To top the night off the hostel gave me a child duvet cover…

This morning. After that rather tiring night out with the girls we sat in a dark dark corner of the hostel dining room and ate our full Welsh breakfasts and slurped tea through beards. Yesterday I had realised that this very room was the same room I had had my lower 6th form ball in 12 years ago. In the time since I had last graced the place with my presence donning a suit way to large for me and brandishing brylcreamed hair stuck down onto my forehead, literally nothing had changed. As we sat eating breakfast a team of teenagers about to embark on a Duke of Edinburgh expedition sat for breakfast.

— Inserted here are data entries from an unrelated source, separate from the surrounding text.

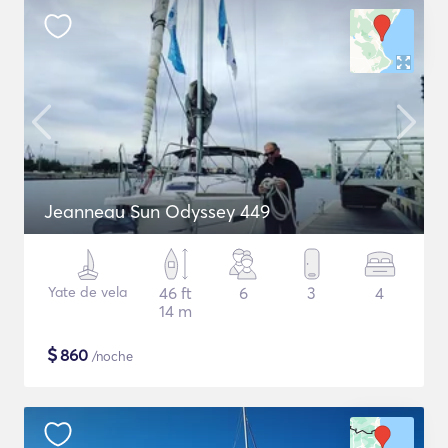
Jeanneau Sun Odyssey 449
Yate de vela
46 ft
6
3
4
14 m
$
860
/noche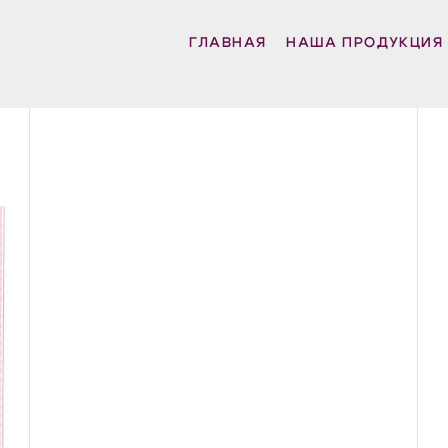
ГЛАВНАЯ
НАША ПРОДУКЦИЯ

Their rather serious teacher told them what they would be expected to do that day. Their activities involved looking at forests and wild camping ( I was only half listening). The teacher was so serious he made these things which should be exciting and fun sound sullen and boring, he said everything in a condescending authoritative way. Had he trekked for 6 days across Wales? Had he walked 19 miles into Snowdonia from the west coast of Wales? Who knows or cares, anyway he was annoying me so we left.

We only had 7 miles of hills to cover this day, nothing in comparison to the last few days. So we decided to spend more time with the girls. They wanted to mill around Betws and it’s shops so we followed. The shops sold everything from ‘traditional Welsh love spoons’ (no you can’t put one spoon inside another), the famous ‘Welsh human sized bubble generator’ and shark teeth. I befriended an Aberystwyth student doing a survey concerning plans for the river life in the uplands of Wales. Trust me, this was much more thrilling than looking through the various dragon branded tat and trinkets that for some reason fill many Welsh high street stores. I love Wales but sometimes I wish more than this could survive on it’s high streets. ANYWAY I returned to the group to find Paul outside one shop shouting ‘They just make this sh*t up to sell to stupid f**ckimg tourists”

Now Betws isn’t a big town by any means but all this hustle and bustle and business as usual was getting me down. The mountains around Betws are beautiful and I couldn’t stop looking at them. As Paul put it “it was like I had left my personality up there”. Then in one final attempt to cheer me up I was forced onto a children’s train ride. This had the opposite affect. Everyone admitted I looked like I really needed to get back into the woods. They were right. I really kept on looking up at the forest covered mountains, longing, craving to be back on the paths with my hairy friend. So Paul and I set off, the rest of the day was beatiful as expected. We ate lunch over looking the quietest lake I’ve ever been to and walked through gorgeous wood and lanes to our next campsite. We’re getting closer and even saw a sign for Abergele! Only one day left!

We also found some bagged up moss which matched Paul’s beard perfectly.